EXERCISE DETAILS — If a line in the material below has the word "macros", copy it.
━━━━━━
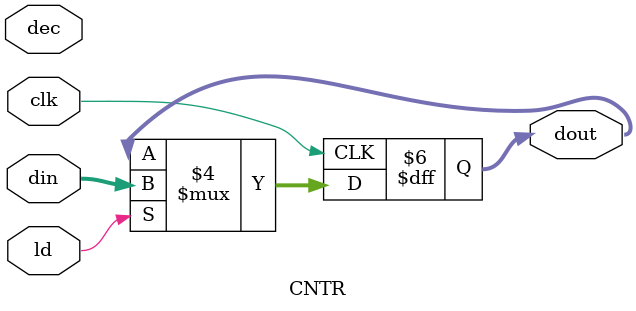
<source format=v>
`timescale 1ns / 1ps
module CNTR(
input [15:0]din,
input ld,dec,clk,
output reg [15:0]dout);
always @(posedge clk)
if (ld) dout<=din;
else if (dec) dout<=dout;
endmodule



</source>
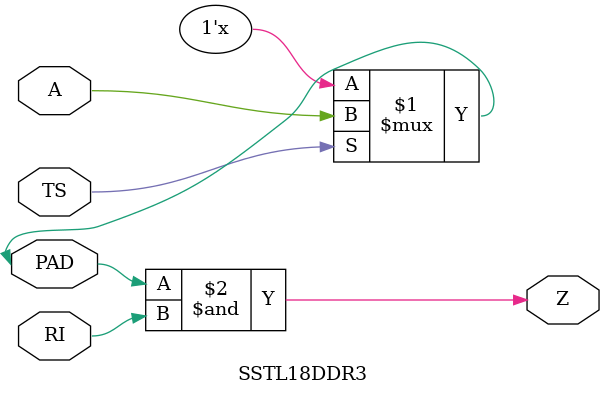
<source format=v>
module SSTL18DDR3 (PAD,Z,A,RI,TS);

   inout   PAD; // I/O PAD PIN
   output  Z;   // Recieved data from PAD if RI is high
   input   A;   // Data to PAD if TS is high 
   input   RI;  // Receiver Inhibit 
   input   TS;  // Driver Tristate Control

   bufif1 b1 (PAD,A,TS);
   and    a4 (Z,PAD,RI);

endmodule // SSTL18DDR3


</source>
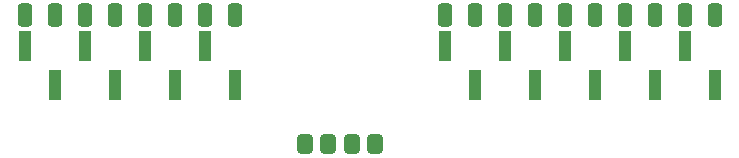
<source format=gbr>
%TF.GenerationSoftware,KiCad,Pcbnew,8.0.6*%
%TF.CreationDate,2024-11-25T21:01:29+01:00*%
%TF.ProjectId,nard_sam,6e617264-5f73-4616-9d2e-6b696361645f,rev?*%
%TF.SameCoordinates,Original*%
%TF.FileFunction,Paste,Bot*%
%TF.FilePolarity,Positive*%
%FSLAX46Y46*%
G04 Gerber Fmt 4.6, Leading zero omitted, Abs format (unit mm)*
G04 Created by KiCad (PCBNEW 8.0.6) date 2024-11-25 21:01:29*
%MOMM*%
%LPD*%
G01*
G04 APERTURE LIST*
G04 Aperture macros list*
%AMRoundRect*
0 Rectangle with rounded corners*
0 $1 Rounding radius*
0 $2 $3 $4 $5 $6 $7 $8 $9 X,Y pos of 4 corners*
0 Add a 4 corners polygon primitive as box body*
4,1,4,$2,$3,$4,$5,$6,$7,$8,$9,$2,$3,0*
0 Add four circle primitives for the rounded corners*
1,1,$1+$1,$2,$3*
1,1,$1+$1,$4,$5*
1,1,$1+$1,$6,$7*
1,1,$1+$1,$8,$9*
0 Add four rect primitives between the rounded corners*
20,1,$1+$1,$2,$3,$4,$5,0*
20,1,$1+$1,$4,$5,$6,$7,0*
20,1,$1+$1,$6,$7,$8,$9,0*
20,1,$1+$1,$8,$9,$2,$3,0*%
G04 Aperture macros list end*
%ADD10R,1.000000X2.510000*%
%ADD11RoundRect,0.325000X0.325000X0.525000X-0.325000X0.525000X-0.325000X-0.525000X0.325000X-0.525000X0*%
%ADD12RoundRect,0.300000X-0.300000X-0.700000X0.300000X-0.700000X0.300000X0.700000X-0.300000X0.700000X0*%
G04 APERTURE END LIST*
D10*
%TO.C,J3*%
X74110000Y-70345000D03*
X76650000Y-73655000D03*
X79190000Y-70345000D03*
X81730000Y-73655000D03*
X84270000Y-70345000D03*
X86810000Y-73655000D03*
X89350000Y-70345000D03*
X91890000Y-73655000D03*
%TD*%
D11*
%TO.C,J5*%
X97800000Y-78700000D03*
X99800000Y-78700000D03*
X101800000Y-78700000D03*
X103800000Y-78700000D03*
%TD*%
D10*
%TO.C,J4*%
X109670000Y-70345000D03*
X112210000Y-73655000D03*
X114750000Y-70345000D03*
X117290000Y-73655000D03*
X119830000Y-70345000D03*
X122370000Y-73655000D03*
X124910000Y-70345000D03*
X127450000Y-73655000D03*
X129990000Y-70345000D03*
X132530000Y-73655000D03*
%TD*%
D12*
%TO.C,J6*%
X74110000Y-67780000D03*
X76650000Y-67780000D03*
X79190000Y-67780000D03*
X81730000Y-67780000D03*
X84270000Y-67780000D03*
X86810000Y-67780000D03*
X89350000Y-67780000D03*
X91890000Y-67780000D03*
%TD*%
%TO.C,J7*%
X109670000Y-67780000D03*
X112210000Y-67780000D03*
X114750000Y-67780000D03*
X117290000Y-67780000D03*
X119830000Y-67780000D03*
X122370000Y-67780000D03*
X124910000Y-67780000D03*
X127450000Y-67780000D03*
X129990000Y-67780000D03*
X132530000Y-67780000D03*
%TD*%
M02*

</source>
━━━━━━
OUTPUT OF THE TASK —
G04 Aperture macros list*
G04 Aperture macros list end*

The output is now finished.